How about speech recognition on dangerous ground? (If you don’t get it, say it quickly aloud)
- “Their deals are Sofa King good”
  - Google Voice Search: their deals are so f****** good (censorship as given)
  - FlexT9: Their deals are so f*cking good (censorship as given)
  - Dragon: Their deals are so fighting good
This is another rough homophone to handle, and our first two contestants fall right into the trap.

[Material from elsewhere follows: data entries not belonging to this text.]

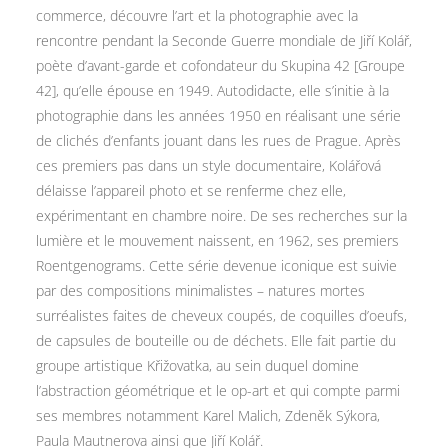
commerce, découvre l’art et la photographie avec la
rencontre pendant la Seconde Guerre mondiale de Jiří Kolář,
poète d’avant-garde et cofondateur du Skupina 42 [Groupe
42], qu’elle épouse en 1949. Autodidacte, elle s’initie à la
photographie dans les années 1950 en réalisant une série
de clichés d’enfants jouant dans les rues de Prague. Après
ces premiers pas dans un style documentaire, Kolářová
délaisse l’appareil photo et se renferme chez elle,
expérimentant en chambre noire. De ses recherches sur la
lumière et le mouvement naissent, en 1962, ses premiers
Roentgenograms. Cette série devenue iconique est suivie
par des compositions minimalistes – natures mortes
surréalistes faites de cheveux coupés, de coquilles d’oeufs,
de capsules de bouteille ou de déchets. Elle fait partie du
groupe artistique Křižovatka, au sein duquel domine
l’abstraction géométrique et le op-art et qui compte parmi
ses membres notamment Karel Malich, Zdeněk Sýkora,
Paula Mautnerova ainsi que Jiří Kolář.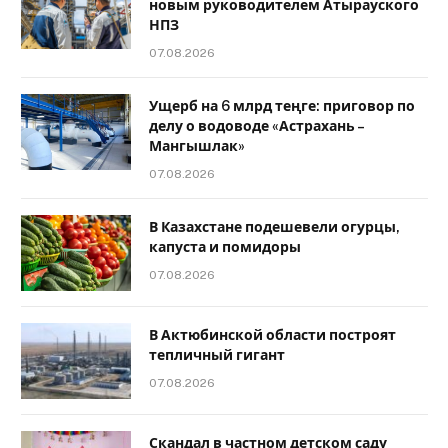
новым руководителем Атырауского
НПЗ
07.08.2026
Ущерб на 6 млрд теңге: приговор по
делу о водоводе «Астрахань –
Мангышлак»
07.08.2026
В Казахстане подешевели огурцы,
капуста и помидоры
07.08.2026
В Актюбинской области построят
тепличный гигант
07.08.2026
Скандал в частном детском саду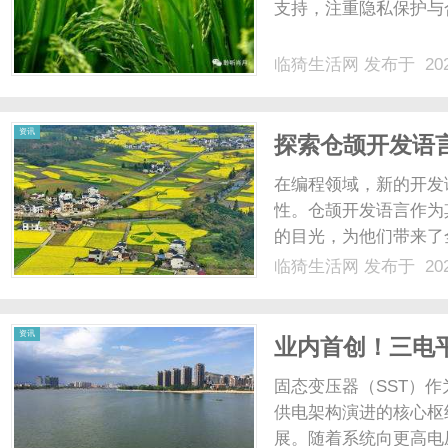
支持，注重隐私保护与
临猗生活网
发布于 202
资讯
探索仓颉开发语
在编程领域，新的开发
性。仓颉开发语言作为
的目光，为他们带来了
https://develope
临猗生活网
发布于 202
各技术领域产品交流的
设计十分简洁，......
资讯
业内首创！三电
方案正式发布
固态变压器（SST）
供电架构演进的核心枢
展。随着系统向更高电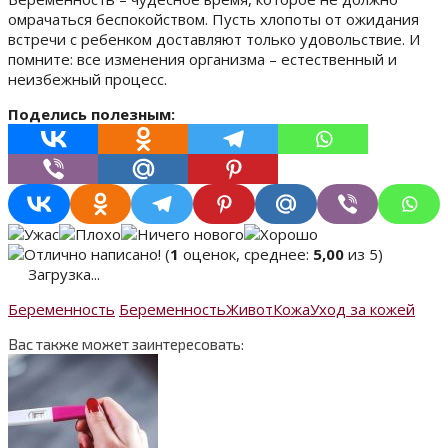
омрачаться беспокойством. Пусть хлопоты от ожидания
встречи с ребенком доставляют только удовольствие. И
помните: все изменения организма – естественный и
неизбежный процесс.
Поделись полезным:
(
1
оценок, среднее:
5,00
из 5)
Загрузка...
Беременность
Беременность
Живот
Кожа
Уход за кожей
Вас также может заинтересовать:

Dragon 3 will never say the word “fucking”, even though I’ve tried to train it, but for whatever reason, it’s happy to say “ass”.
Now, “Don’t you want to go to the park?”, reduced almost beyond recognition (as in this sound file):
- “[ʊ̃tʃə wɑɾ̃ə kʌɾ̃əðə pɑɹk̚]”
  - Google Voice Search: which wanna come apart
  - FlexT9: But you want on the part
  - Dragon: One of the park
We shouldn’t really expect speech recognition software to deal with this kind of reduction, because, well, humans can hardly deal with it. I am impressed, though, that Dragon caught the “park” at the end.
How about the funny sound we make when we don’t know something (as in this sound file)?
- “[That weird sound we make when we don’t know]”
  - Google Voice Search: ass
  - FlexT9: Hey
  - Dragon: [Dragon didn't acknowledge this as speech, printed nothing]
I think Google is taking this test a bit personally. Well, if it’s going to call me an ass, I’ll do something really mean…
And, finally, my absolute favorite horrible thing to do to speech recognition: The opening of the rap from Sugar Hill Gang’s “Rapper’s Delight”, pronounced at regular speed, by me, according to the transcription below:
- “[ɑsɛdə hɪp hap ðəhɪbi ðe hɪbi təðə hɪp hɪp hɑpʰɑjɨ doʊn stɑp ðə ɹɑkɪn tʰəðə bejŋ bejŋ bʊɡi seɪ ʔʌp dʒʌmp ðə bʊɡi tʰəðə ɹɪðm ʌ ðʌ bʊɡidə bit]”
  - Google Voice Search: hip hoppity hippity hip hop you don't stop rockin the bang bang boogie chapter 8
  - FlexT9: Is that hip hop baby baby to get it off you don’t stop rocking the bang bang boogie say up jumped over the rhythm of the Bebi
  - Dragon: Is it hip hop debut his populist operon of angling receptor and rhythm of the validity
Lol.

Conclusion of a silly experiment

Failures here shouldn’t be considered a failure of the speech recognition software at all. These are sentences which I’ve written and designed to break speech recognition software, and as you can see, many of them succeeded. However, unless you often discuss Sultan’s flamingoes or often recite rap lyrics into your papers, most of these issues won’t show up for you.

I just figured I’d share my amusement, and hopefully you’ve learned just a little bit about what speech recognition is struggling with in this world. Eye hope ewe end joyed!